> **Directive**: Set down the records exactly as they stand, except for any pictures, which you should omit.
[[ Records for this task, beginning ]]
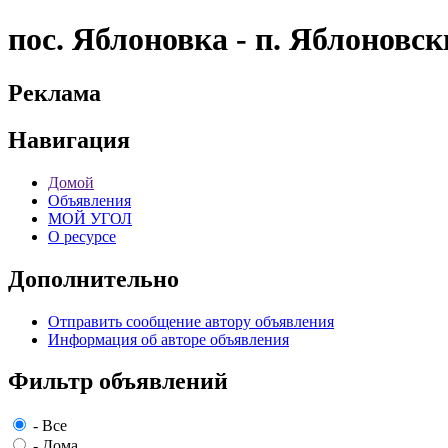
пос. Яблоновка - п. Яблонов
Реклама
Навигация
Домой
Объявления
МОЙ УГОЛ
О ресурсе
Дополнительно
Отправить сообщение автору объявления
Информация об авторе объявления
Фильтр объявлений
-
Все
-
Дома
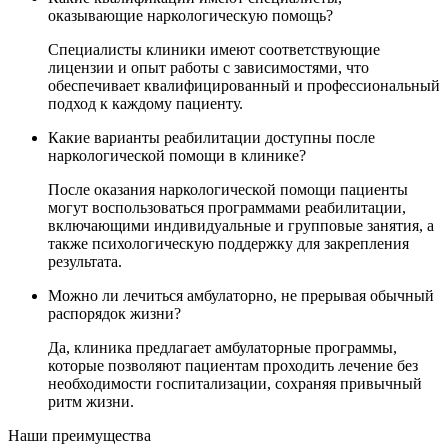
оказывающие наркологическую помощь?
Специалисты клиники имеют соответствующие
лицензии и опыт работы с зависимостями, что
обеспечивает квалифицированный и профессиональный
подход к каждому пациенту.
Какие варианты реабилитации доступны после
наркологической помощи в клинике?
После оказания наркологической помощи пациенты
могут воспользоваться программами реабилитации,
включающими индивидуальные и групповые занятия, а
также психологическую поддержку для закрепления
результата.
Можно ли лечиться амбулаторно, не прерывая обычный
распорядок жизни?
Да, клиника предлагает амбулаторные программы,
которые позволяют пациентам проходить лечение без
необходимости госпитализации, сохраняя привычный
ритм жизни.
Наши преимущества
[[ Records for this task, end ]]
> **Task response**:
пос. Яблоновка - п. Яблонов
Реклама
Навигация
Домой
Объявления
МОЙ УГОЛ
О ресурсе
Дополнительно
Отправить сообщение автору объявления
Информация об авторе объявления
Фильтр объявлений
-
Все
-
Дома
оказывающие наркологическую помощь?
Специалисты клиники имеют соответствующие
лицензии и опыт работы с зависимостями, что
обеспечивает квалифицированный и профессиональный
подход к каждому пациенту.
Какие варианты реабилитации доступны после
наркологической помощи в клинике?
После оказания наркологической помощи пациенты
могут воспользоваться программами реабилитации,
включающими индивидуальные и групповые занятия, а
также психологическую поддержку для закрепления
результата.
Можно ли лечиться амбулаторно, не прерывая обычный
распорядок жизни?
Да, клиника предлагает амбулаторные программы,
которые позволяют пациентам проходить лечение без
необходимости госпитализации, сохраняя привычный
ритм жизни.
Наши преимущества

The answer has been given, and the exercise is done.